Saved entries

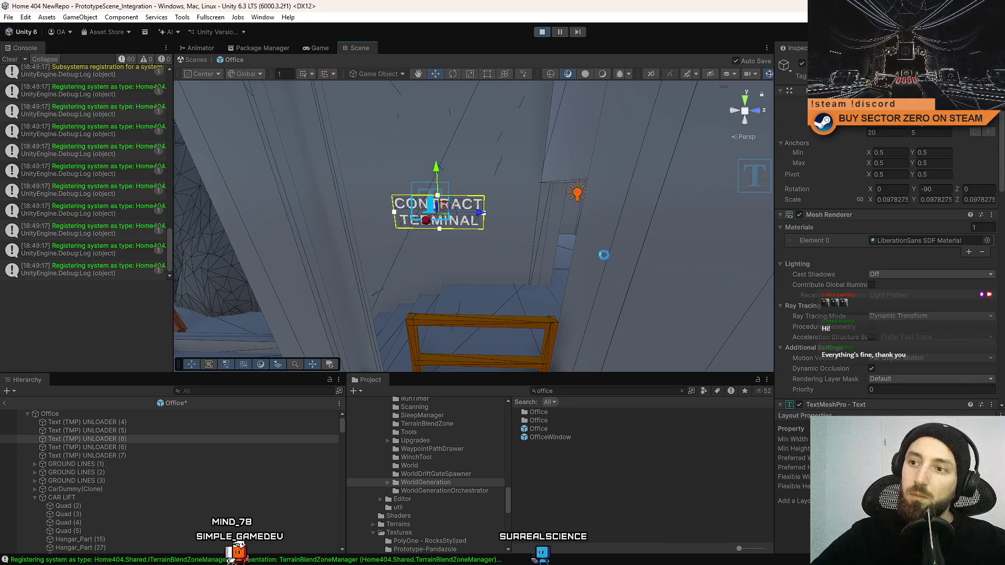
scroll(897, 293, down, 3)
text(HANGAR A)
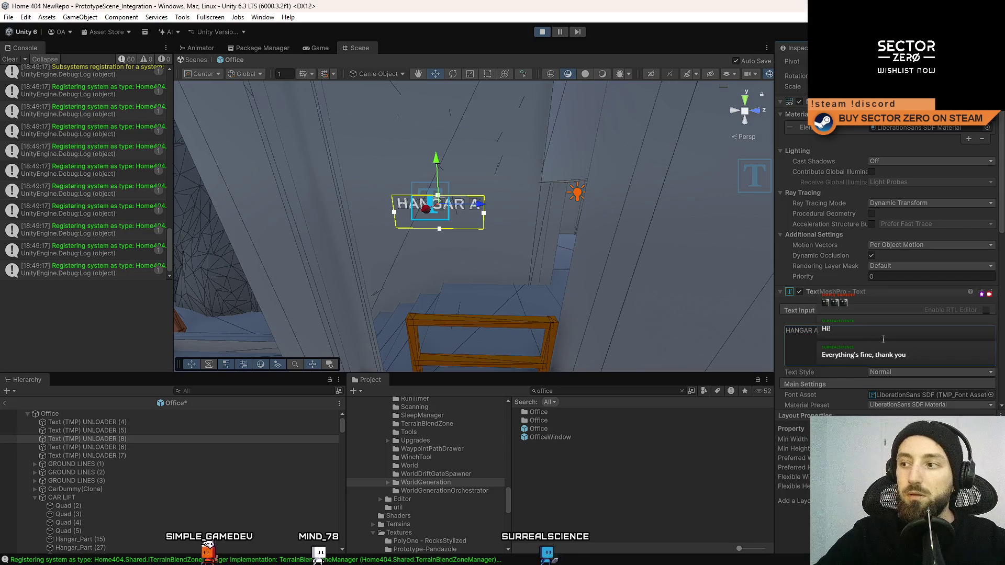
Complete the label text as HANGAR AREA, then duplicate it and place the copy below-left
text(REA)
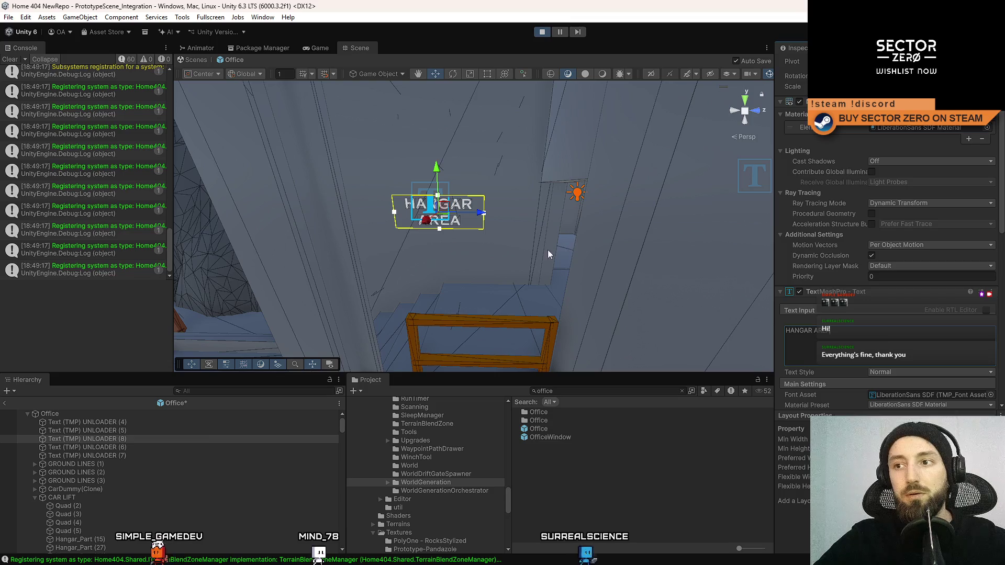
scroll(578, 235, up, 5)
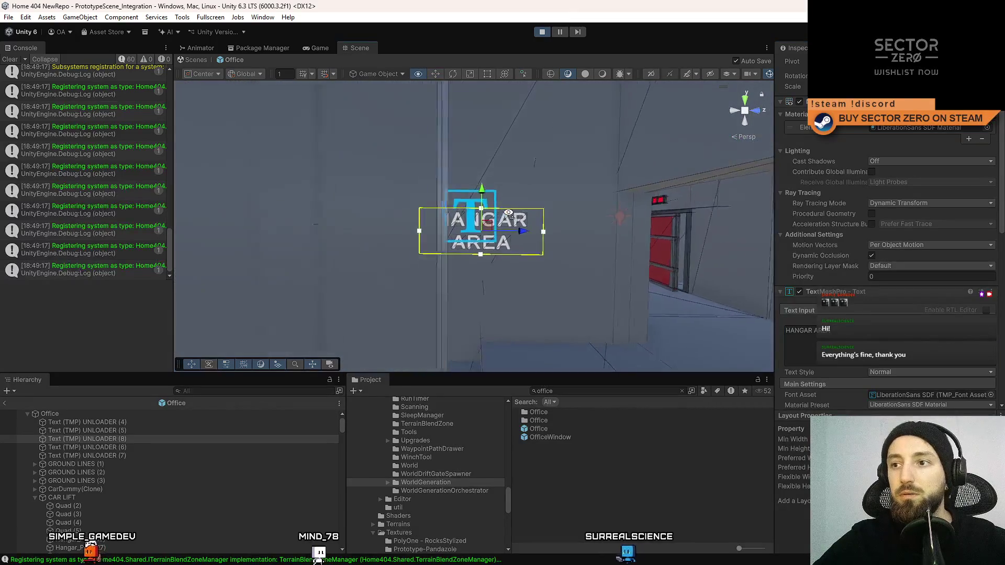
mouse_move(624, 204)
mouse_down()
mouse_move(603, 238)
mouse_move(637, 240)
mouse_move(623, 200)
mouse_up()
key(ctrl+d)
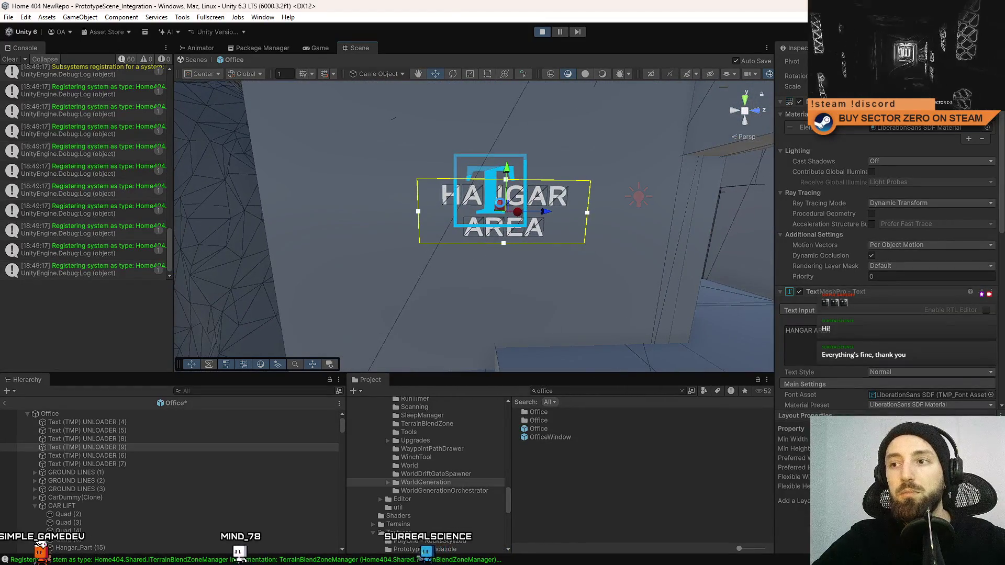
drag(501, 207, 406, 262)
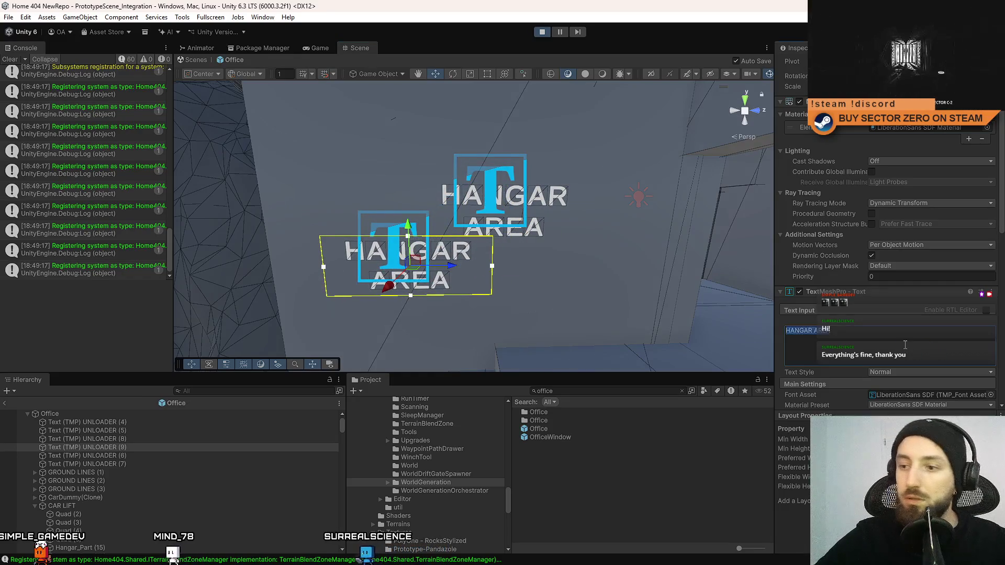
Replace the copy's text with dashes '--' to form a line under HANGAR AREA
key(BackSpace)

Work instruction: Omitting the images, output each record precisely as written.

Solution for this task:
scroll(897, 293, down, 3)
text(HANGAR A)
Complete the label text as HANGAR AREA, then duplicate it and place the copy below-left
text(REA)
scroll(578, 235, up, 5)
mouse_move(624, 204)
mouse_down()
mouse_move(603, 238)
mouse_move(637, 240)
mouse_move(623, 200)
mouse_up()
key(ctrl+d)
drag(501, 207, 406, 262)
Replace the copy's text with dashes '--' to form a line under HANGAR AREA
key(BackSpace)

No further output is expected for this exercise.